Depuis plus d’une semaine, plusieurs quartiers de la ville de Kisangani, chef-lieu de la province de la Tshopo, sont confrontés à une grave pénurie d’eau potable. Une situation qui affecte directement les ménages, mais surtout les structures sanitaires comme le centre de santé de Sayo, où les patients sont contraints de puiser de l’eau dans des puits artisanaux, exposant ainsi la population à un risque élevé de contamination au choléra.

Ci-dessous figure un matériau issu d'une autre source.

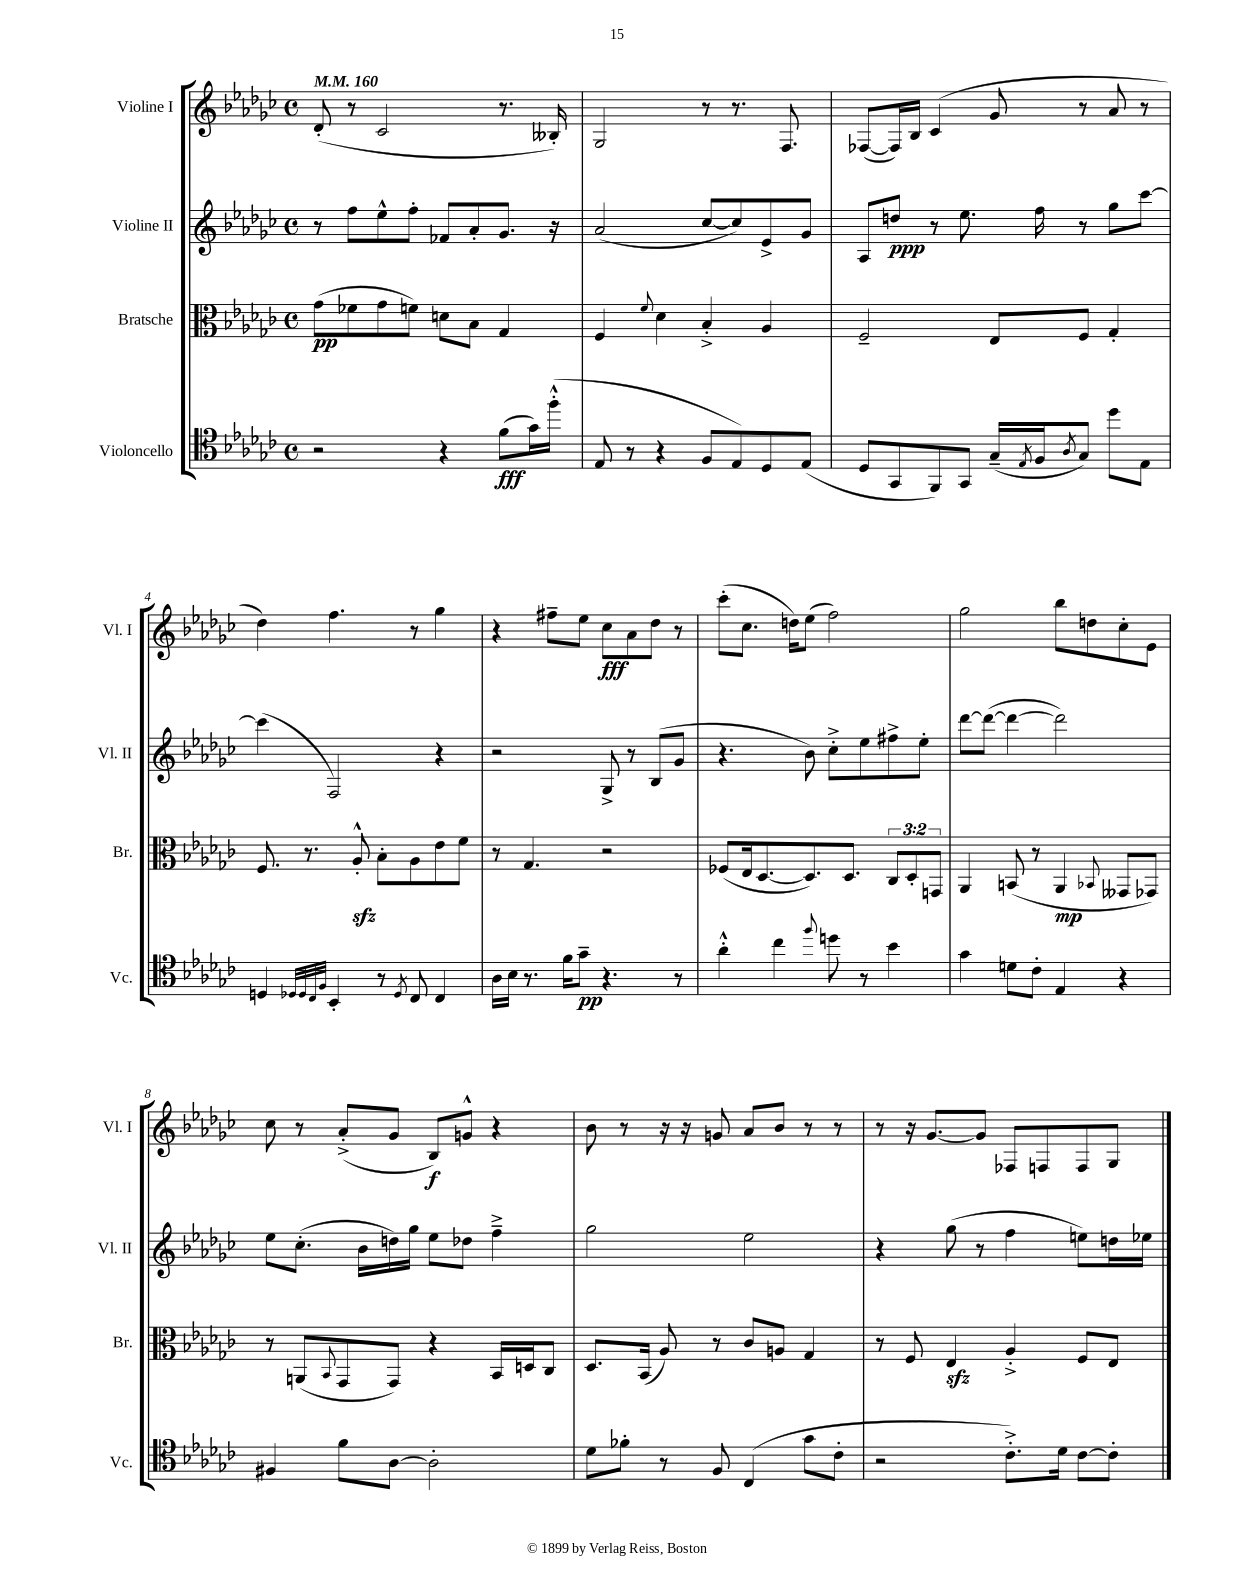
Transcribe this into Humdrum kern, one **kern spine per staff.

**kern	**dynam	**kern	**dynam	**kern	**dynam	**kern	**dynam
*part4	*part4	*part3	*part3	*part2	*part2	*part1	*part1
*staff4	*staff4	*staff3	*staff3	*staff2	*staff2	*staff1	*staff1
*I"Violoncello	*	*I"Bratsche	*	*I"Violine II	*	*I"Violine I	*
*I'Vc.	*	*I'Br.	*	*I'Vl. II	*	*I'Vl. I	*
*clefC4	*	*clefC3	*	*clefG2	*	*clefG2	*
*k[b-e-a-d-g-c-]	*	*k[b-e-a-d-g-c-]	*	*k[b-e-a-d-g-c-]	*	*k[b-e-a-d-g-c-]	*
*M4/4	*	*M4/4	*	*M4/4	*	*M4/4	*
*met(c)	*	*met(c)	*	*met(c)	*	*met(c)	*
*MM160	*	*MM160	*	*MM160	*	*MM160	*
=1	=1	=1	=1	=1	=1	=1	=1
2r	.	(8g-\L	pp	8r	.	(8d-'/	.
.	.	8f-X\	.	8ff\L	.	8r	.
.	.	8g-\	.	8ee-^^\	.	2c-/	.
.	.	8fn\J)	.	8ff'\J	.	.	.
4r	.	8dn\L	.	8f-X/L	.	.	.
.	.	8B-\J	.	8a-'/	.	.	.
(8f\L	fff	4G-/	.	8.g-/J	.	8.r	.
16g-\L)	.	.	.	.	.	.	.
(16ff'^^\JJ	.	.	.	16r	.	16B--X'/)	.
=2	=2	=2	=2	=2	=2	=2	=2
8E-/	.	4F/	.	(2a-/	.	2G-/	.
8r	.	.	.	.	.	.	.
.	.	8qqf/	.	.	.	.	.
4r	.	4d-\	.	.	.	.	.
8F/L	.	4B-'^/	.	[8cc-/L	.	8r	.
8E-/)	.	.	.	8cc-/])	.	8.r	.
8D-/	.	4A-/	.	8e-^/	.	.	.
.	.	.	.	.	.	8.F/	.
(8E-/J	.	.	.	8g-/J	.	.	.
=3	=3	=3	=3	=3	=3	=3	=3
8D-/L	.	2F~/	.	8A-/L	.	([8F-X/L	.
8GG-/	.	.	.	8ddn/J	ppp	16F-/L])	.
.	.	.	.	.	.	16B-/JJ	.
8FF/)	.	.	.	8r	.	(4c-/	.
8GG-/J	.	.	.	8.ee-\	.	.	.
(16G-~/LL	.	8E-/L	.	.	.	8g-/	.
8qE-/	.	.	.	.	.	.	.
16F/J	.	.	.	16ff\	.	.	.
8qA-/	.	.	.	.	.	.	.
8G-/J)	.	8F/J	.	8r	.	8r	.
8dd-\L	.	4G-'/	.	8gg-\L	.	8a-/	.
8E-\J	.	.	.	[8ccc-\J	.	8r	.
!!LO:LB:g=z
=4	=4	=4	=4	=4	=4	=4	=4
4Dn/	.	8.F/	.	(4ccc-\]	.	4dd-\)	.
.	.	8.r	.	.	.	.	.
32qqD-X/LLL	.	.	.	.	.	.	.
32qqD-/	.	.	.	.	.	.	.
32qqC-/	.	.	.	.	.	.	.
32qqF/JJJ	.	.	.	.	.	.	.
4BB-'/	.	.	.	2F/)	.	4.ff\	.
.	.	8A-zz'^^/	.	.	.	.	.
8r	.	8B-'\L	.	.	.	.	.
8qD-/	.	.	.	.	.	.	.
8C-/	.	8A-\	.	.	.	8r	.
4C-/	.	8e-\	.	4r	.	4gg-\	.
.	.	8f\J	.	.	.	.	.
=5	=5	=5	=5	=5	=5	=5	=5
16A-\LL	.	8r	.	2r	.	4r	.
16B-\JJ	.	.	.	.	.	.	.
8.r	.	4.G-/	.	.	.	.	.
.	.	.	.	.	.	8ff#X~\L	.
16f\KL	.	.	.	.	.	.	.
8g-~\J	pp	.	.	.	.	8ee-\J	.
4.r	.	2r	.	8G-^/	.	8cc-\L	fff
.	.	.	.	8r	.	8a-\	.
.	.	.	.	(8B-/L	.	8dd-\J	.
8r	.	.	.	8g-/J	.	8r	.
=6	=6	=6	=6	=6	=6	=6	=6
4a-'^^\	.	(8F-X/L	.	4.r	.	(8ccc-'\L	.
.	.	16E-/k	.	.	.	8.cc-\J	.
.	.	[8.D-/	.	.	.	.	.
4cc-\	.	.	.	.	.	.	.
.	.	.	.	.	.	16ddn\KL)	.
.	.	8.D-/])	.	8b-\)	.	(8ee-\J	.
8qqff/	.	.	.	.	.	.	.
8ddn\	.	.	.	8cc-'^\L	.	2ff\)	.
.	.	8.D-/J	.	.	.	.	.
8r	.	.	.	8ee-\	.	.	.
4b-\	.	12C-/L	.	8ff#X^\	.	.	.
.	.	12D-'/	.	.	.	.	.
.	.	.	.	8ee-'\J	.	.	.
.	.	12GGn/J	.	.	.	.	.
=7	=7	=7	=7	=7	=7	=7	=7
4g-\	.	4AA-/	.	[8ddd-\L	.	2gg-\	.
.	.	.	.	(8ddd-\J_	.	.	.
8dn\L	.	(8BBn/	.	4ddd-\_	.	.	.
8c-'\J	.	8r	.	.	.	.	.
4E-/	.	4AA-/	mp	2ddd-\])	.	8bb-\L	.
.	.	.	.	.	.	8ddn\	.
.	.	8qqBB-X/	.	.	.	.	.
4r	.	8GG--X/L	.	.	.	8cc-'\	.
.	.	8GG-X/J)	.	.	.	8e-\J	.
!!LO:LB:g=z
=8	=8	=8	=8	=8	=8	=8	=8
4F#X/	.	8r	.	8ee-\L	.	8cc-\	.
.	.	(8AAn/L	.	(8.cc-'\J	.	8r	.
.	.	8qqBB-/	.	.	.	.	.
8f\L	.	8GG-/	.	.	.	(8a-'^/L	.
.	.	.	.	16b-\LL	.	.	.
[8A-\J	.	8GG-/J)	.	16ddn\)	.	8g-/J	.
.	.	.	.	16gg-\JJ	.	.	.
2A-'\]	.	4r	.	8ee-\L	.	8B-/L)	f
.	.	.	.	8dd-X\J	.	8gn^^/J	.
.	.	16BB-/LL	.	4ff~^\	.	4r	.
.	.	16Dn/J	.	.	.	.	.
.	.	8C-/J	.	.	.	.	.
=9	=9	=9	=9	=9	=9	=9	=9
8d-\L	.	8.D-/L	.	2gg-\	.	8b-\	.
8f-X'\J	.	.	.	.	.	8r	.
.	.	(16BB-/Jk	.	.	.	.	.
8r	.	8A-/)	.	.	.	16r	.
.	.	.	.	.	.	16r	.
8F/	.	8r	.	.	.	8gn/	.
(4C-/	.	8c-/L	.	2ee-\	.	8a-/L	.
.	.	8An/J	.	.	.	8b-/J	.
8g-\L	.	4G-/	.	.	.	8r	.
8c-'\J	.	.	.	.	.	8r	.
=10	=10	=10	=10	=10	=10	=10	=10
2r	.	8r	.	4r	.	8r	.
.	.	8F/	.	.	.	16r	.
.	.	.	.	.	.	[8.g-/L	.
.	.	4E-zz/	.	(8gg-\	.	.	.
.	.	.	.	8r	.	8g-/J]	.
8.c-'^\L)	.	4A-'^/	.	4ff\	.	8F-X/L	.
.	.	.	.	.	.	8Fn/	.
16d-\Jk	.	.	.	.	.	.	.
[8c-\L	.	8F/L	.	8een\L)	.	8F/	.
8c-'\J]	.	8E-/J	.	16ddn\L	.	8G-/J	.
.	.	.	.	16ee-X\JJ	.	.	.
==	==	==	==	==	==	==	==
*-	*-	*-	*-	*-	*-	*-	*-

Cette interruption prolongée de la fourniture d’eau survient alors que la province fait face à une flambée de cas de choléra. Déclarée officiellement au début du mois de juillet, l’épidémie a déjà fait près de 4 000 cas et plus de 250 décès dans 15 des 23 zones de santé que compte la Tshopo. Kisangani figure parmi les foyers les plus touchés.
Dans les centres de santé, le manque d’eau rend pratiquement impossible l’application des mesures d’hygiène de base. À Sayo, par exemple, les soignants déplorent le recours à des sources d’eau non contrôlées, comme des puits traditionnels, pour assurer les soins. « Sans eau, il est impossible de laver les mains, de nettoyer les instruments ou d’assurer un minimum d’assainissement », témoigne un infirmier sous couvert d’anonymat.
Dans une déclaration rendue publique le 25 juillet, la REGIDESO, en charge de la distribution d’eau, a pointé du doigt la SNEL (Société nationale d’électricité), accusée d’être à l’origine d’un câble électrique défectueux ayant paralysé le système de pompage. De son côté, la SNEL rejette cette version, évoquant un dysfonctionnement technique interne à la REGIDESO.
En attendant, ce bras de fer entre institutions techniques laisse les habitants sans solution concrète. Les appels à une collaboration urgente entre les deux services se multiplient, alors que la situation sanitaire ne cesse de se détériorer.
L’absence d’eau potable pousse la population à consommer de l’eau insalubre, augmentant considérablement les risques de propagation du choléra. Le docteur Bienvenue Ikomo, chef de la division provinciale de la santé, alerte : « Lorsque l’on consomme de l’eau ou des aliments contaminés, le choléra devient inévitable. L’eau potable est notre première barrière de protection. »
Les autorités sanitaires appellent à une intervention d’urgence, notamment la réparation rapide des infrastructures de la REGIDESO, la distribution d’eau potable dans les zones touchées, la désinfection des puits, ainsi qu’une campagne de sensibilisation renforcée auprès des populations.
Face à l’ampleur de la crise, la société civile exige que les autorités nationales et provinciales prennent des mesures immédiates. « Il ne s’agit pas d’un simple désagrément. C’est une urgence de santé publique. Chaque jour sans eau met des vies en danger», a déclaré un responsable d’une ONG locale.
La ville de Kisangani traverse une crise multisectorielle où l’absence d’eau potable, en pleine épidémie de choléra, pourrait provoquer un désastre humanitaire. La population, les soignants et les malades n’ont d’autre choix que d’attendre une réaction rapide et coordonnée des autorités compétentes.